Try it: Pictures stay out. Everything else in the listing below gets written out exactly.

Record excerpts:
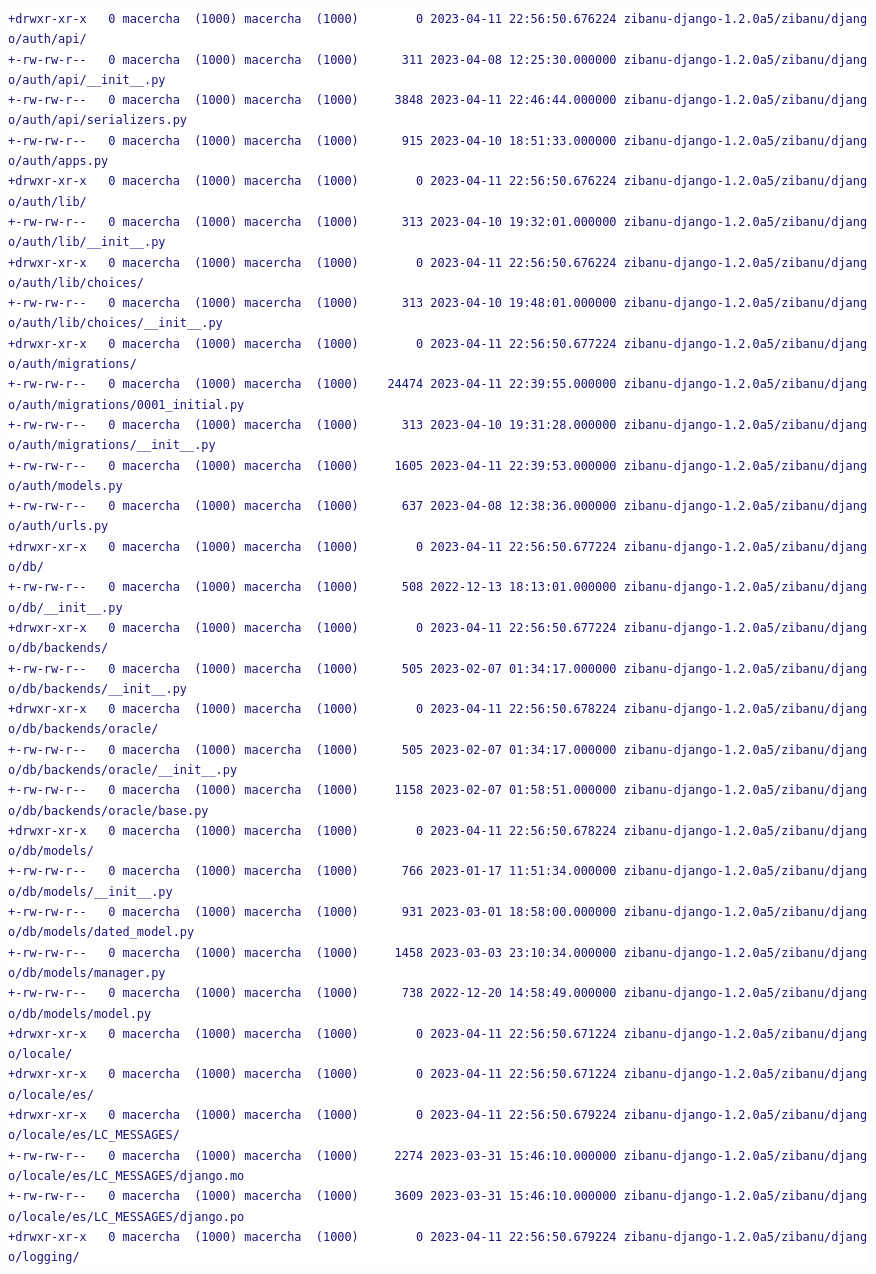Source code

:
 ```diff
+drwxr-xr-x   0 macercha  (1000) macercha  (1000)        0 2023-04-11 22:56:50.676224 zibanu-django-1.2.0a5/zibanu/django/auth/api/
+-rw-rw-r--   0 macercha  (1000) macercha  (1000)      311 2023-04-08 12:25:30.000000 zibanu-django-1.2.0a5/zibanu/django/auth/api/__init__.py
+-rw-rw-r--   0 macercha  (1000) macercha  (1000)     3848 2023-04-11 22:46:44.000000 zibanu-django-1.2.0a5/zibanu/django/auth/api/serializers.py
+-rw-rw-r--   0 macercha  (1000) macercha  (1000)      915 2023-04-10 18:51:33.000000 zibanu-django-1.2.0a5/zibanu/django/auth/apps.py
+drwxr-xr-x   0 macercha  (1000) macercha  (1000)        0 2023-04-11 22:56:50.676224 zibanu-django-1.2.0a5/zibanu/django/auth/lib/
+-rw-rw-r--   0 macercha  (1000) macercha  (1000)      313 2023-04-10 19:32:01.000000 zibanu-django-1.2.0a5/zibanu/django/auth/lib/__init__.py
+drwxr-xr-x   0 macercha  (1000) macercha  (1000)        0 2023-04-11 22:56:50.676224 zibanu-django-1.2.0a5/zibanu/django/auth/lib/choices/
+-rw-rw-r--   0 macercha  (1000) macercha  (1000)      313 2023-04-10 19:48:01.000000 zibanu-django-1.2.0a5/zibanu/django/auth/lib/choices/__init__.py
+drwxr-xr-x   0 macercha  (1000) macercha  (1000)        0 2023-04-11 22:56:50.677224 zibanu-django-1.2.0a5/zibanu/django/auth/migrations/
+-rw-rw-r--   0 macercha  (1000) macercha  (1000)    24474 2023-04-11 22:39:55.000000 zibanu-django-1.2.0a5/zibanu/django/auth/migrations/0001_initial.py
+-rw-rw-r--   0 macercha  (1000) macercha  (1000)      313 2023-04-10 19:31:28.000000 zibanu-django-1.2.0a5/zibanu/django/auth/migrations/__init__.py
+-rw-rw-r--   0 macercha  (1000) macercha  (1000)     1605 2023-04-11 22:39:53.000000 zibanu-django-1.2.0a5/zibanu/django/auth/models.py
+-rw-rw-r--   0 macercha  (1000) macercha  (1000)      637 2023-04-08 12:38:36.000000 zibanu-django-1.2.0a5/zibanu/django/auth/urls.py
+drwxr-xr-x   0 macercha  (1000) macercha  (1000)        0 2023-04-11 22:56:50.677224 zibanu-django-1.2.0a5/zibanu/django/db/
+-rw-rw-r--   0 macercha  (1000) macercha  (1000)      508 2022-12-13 18:13:01.000000 zibanu-django-1.2.0a5/zibanu/django/db/__init__.py
+drwxr-xr-x   0 macercha  (1000) macercha  (1000)        0 2023-04-11 22:56:50.677224 zibanu-django-1.2.0a5/zibanu/django/db/backends/
+-rw-rw-r--   0 macercha  (1000) macercha  (1000)      505 2023-02-07 01:34:17.000000 zibanu-django-1.2.0a5/zibanu/django/db/backends/__init__.py
+drwxr-xr-x   0 macercha  (1000) macercha  (1000)        0 2023-04-11 22:56:50.678224 zibanu-django-1.2.0a5/zibanu/django/db/backends/oracle/
+-rw-rw-r--   0 macercha  (1000) macercha  (1000)      505 2023-02-07 01:34:17.000000 zibanu-django-1.2.0a5/zibanu/django/db/backends/oracle/__init__.py
+-rw-rw-r--   0 macercha  (1000) macercha  (1000)     1158 2023-02-07 01:58:51.000000 zibanu-django-1.2.0a5/zibanu/django/db/backends/oracle/base.py
+drwxr-xr-x   0 macercha  (1000) macercha  (1000)        0 2023-04-11 22:56:50.678224 zibanu-django-1.2.0a5/zibanu/django/db/models/
+-rw-rw-r--   0 macercha  (1000) macercha  (1000)      766 2023-01-17 11:51:34.000000 zibanu-django-1.2.0a5/zibanu/django/db/models/__init__.py
+-rw-rw-r--   0 macercha  (1000) macercha  (1000)      931 2023-03-01 18:58:00.000000 zibanu-django-1.2.0a5/zibanu/django/db/models/dated_model.py
+-rw-rw-r--   0 macercha  (1000) macercha  (1000)     1458 2023-03-03 23:10:34.000000 zibanu-django-1.2.0a5/zibanu/django/db/models/manager.py
+-rw-rw-r--   0 macercha  (1000) macercha  (1000)      738 2022-12-20 14:58:49.000000 zibanu-django-1.2.0a5/zibanu/django/db/models/model.py
+drwxr-xr-x   0 macercha  (1000) macercha  (1000)        0 2023-04-11 22:56:50.671224 zibanu-django-1.2.0a5/zibanu/django/locale/
+drwxr-xr-x   0 macercha  (1000) macercha  (1000)        0 2023-04-11 22:56:50.671224 zibanu-django-1.2.0a5/zibanu/django/locale/es/
+drwxr-xr-x   0 macercha  (1000) macercha  (1000)        0 2023-04-11 22:56:50.679224 zibanu-django-1.2.0a5/zibanu/django/locale/es/LC_MESSAGES/
+-rw-rw-r--   0 macercha  (1000) macercha  (1000)     2274 2023-03-31 15:46:10.000000 zibanu-django-1.2.0a5/zibanu/django/locale/es/LC_MESSAGES/django.mo
+-rw-rw-r--   0 macercha  (1000) macercha  (1000)     3609 2023-03-31 15:46:10.000000 zibanu-django-1.2.0a5/zibanu/django/locale/es/LC_MESSAGES/django.po
+drwxr-xr-x   0 macercha  (1000) macercha  (1000)        0 2023-04-11 22:56:50.679224 zibanu-django-1.2.0a5/zibanu/django/logging/
```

Result for this task:
Source code

:
 ```diff
+drwxr-xr-x   0 macercha  (1000) macercha  (1000)        0 2023-04-11 22:56:50.676224 zibanu-django-1.2.0a5/zibanu/django/auth/api/
+-rw-rw-r--   0 macercha  (1000) macercha  (1000)      311 2023-04-08 12:25:30.000000 zibanu-django-1.2.0a5/zibanu/django/auth/api/__init__.py
+-rw-rw-r--   0 macercha  (1000) macercha  (1000)     3848 2023-04-11 22:46:44.000000 zibanu-django-1.2.0a5/zibanu/django/auth/api/serializers.py
+-rw-rw-r--   0 macercha  (1000) macercha  (1000)      915 2023-04-10 18:51:33.000000 zibanu-django-1.2.0a5/zibanu/django/auth/apps.py
+drwxr-xr-x   0 macercha  (1000) macercha  (1000)        0 2023-04-11 22:56:50.676224 zibanu-django-1.2.0a5/zibanu/django/auth/lib/
+-rw-rw-r--   0 macercha  (1000) macercha  (1000)      313 2023-04-10 19:32:01.000000 zibanu-django-1.2.0a5/zibanu/django/auth/lib/__init__.py
+drwxr-xr-x   0 macercha  (1000) macercha  (1000)        0 2023-04-11 22:56:50.676224 zibanu-django-1.2.0a5/zibanu/django/auth/lib/choices/
+-rw-rw-r--   0 macercha  (1000) macercha  (1000)      313 2023-04-10 19:48:01.000000 zibanu-django-1.2.0a5/zibanu/django/auth/lib/choices/__init__.py
+drwxr-xr-x   0 macercha  (1000) macercha  (1000)        0 2023-04-11 22:56:50.677224 zibanu-django-1.2.0a5/zibanu/django/auth/migrations/
+-rw-rw-r--   0 macercha  (1000) macercha  (1000)    24474 2023-04-11 22:39:55.000000 zibanu-django-1.2.0a5/zibanu/django/auth/migrations/0001_initial.py
+-rw-rw-r--   0 macercha  (1000) macercha  (1000)      313 2023-04-10 19:31:28.000000 zibanu-django-1.2.0a5/zibanu/django/auth/migrations/__init__.py
+-rw-rw-r--   0 macercha  (1000) macercha  (1000)     1605 2023-04-11 22:39:53.000000 zibanu-django-1.2.0a5/zibanu/django/auth/models.py
+-rw-rw-r--   0 macercha  (1000) macercha  (1000)      637 2023-04-08 12:38:36.000000 zibanu-django-1.2.0a5/zibanu/django/auth/urls.py
+drwxr-xr-x   0 macercha  (1000) macercha  (1000)        0 2023-04-11 22:56:50.677224 zibanu-django-1.2.0a5/zibanu/django/db/
+-rw-rw-r--   0 macercha  (1000) macercha  (1000)      508 2022-12-13 18:13:01.000000 zibanu-django-1.2.0a5/zibanu/django/db/__init__.py
+drwxr-xr-x   0 macercha  (1000) macercha  (1000)        0 2023-04-11 22:56:50.677224 zibanu-django-1.2.0a5/zibanu/django/db/backends/
+-rw-rw-r--   0 macercha  (1000) macercha  (1000)      505 2023-02-07 01:34:17.000000 zibanu-django-1.2.0a5/zibanu/django/db/backends/__init__.py
+drwxr-xr-x   0 macercha  (1000) macercha  (1000)        0 2023-04-11 22:56:50.678224 zibanu-django-1.2.0a5/zibanu/django/db/backends/oracle/
+-rw-rw-r--   0 macercha  (1000) macercha  (1000)      505 2023-02-07 01:34:17.000000 zibanu-django-1.2.0a5/zibanu/django/db/backends/oracle/__init__.py
+-rw-rw-r--   0 macercha  (1000) macercha  (1000)     1158 2023-02-07 01:58:51.000000 zibanu-django-1.2.0a5/zibanu/django/db/backends/oracle/base.py
+drwxr-xr-x   0 macercha  (1000) macercha  (1000)        0 2023-04-11 22:56:50.678224 zibanu-django-1.2.0a5/zibanu/django/db/models/
+-rw-rw-r--   0 macercha  (1000) macercha  (1000)      766 2023-01-17 11:51:34.000000 zibanu-django-1.2.0a5/zibanu/django/db/models/__init__.py
+-rw-rw-r--   0 macercha  (1000) macercha  (1000)      931 2023-03-01 18:58:00.000000 zibanu-django-1.2.0a5/zibanu/django/db/models/dated_model.py
+-rw-rw-r--   0 macercha  (1000) macercha  (1000)     1458 2023-03-03 23:10:34.000000 zibanu-django-1.2.0a5/zibanu/django/db/models/manager.py
+-rw-rw-r--   0 macercha  (1000) macercha  (1000)      738 2022-12-20 14:58:49.000000 zibanu-django-1.2.0a5/zibanu/django/db/models/model.py
+drwxr-xr-x   0 macercha  (1000) macercha  (1000)        0 2023-04-11 22:56:50.671224 zibanu-django-1.2.0a5/zibanu/django/locale/
+drwxr-xr-x   0 macercha  (1000) macercha  (1000)        0 2023-04-11 22:56:50.671224 zibanu-django-1.2.0a5/zibanu/django/locale/es/
+drwxr-xr-x   0 macercha  (1000) macercha  (1000)        0 2023-04-11 22:56:50.679224 zibanu-django-1.2.0a5/zibanu/django/locale/es/LC_MESSAGES/
+-rw-rw-r--   0 macercha  (1000) macercha  (1000)     2274 2023-03-31 15:46:10.000000 zibanu-django-1.2.0a5/zibanu/django/locale/es/LC_MESSAGES/django.mo
+-rw-rw-r--   0 macercha  (1000) macercha  (1000)     3609 2023-03-31 15:46:10.000000 zibanu-django-1.2.0a5/zibanu/django/locale/es/LC_MESSAGES/django.po
+drwxr-xr-x   0 macercha  (1000) macercha  (1000)        0 2023-04-11 22:56:50.679224 zibanu-django-1.2.0a5/zibanu/django/logging/
```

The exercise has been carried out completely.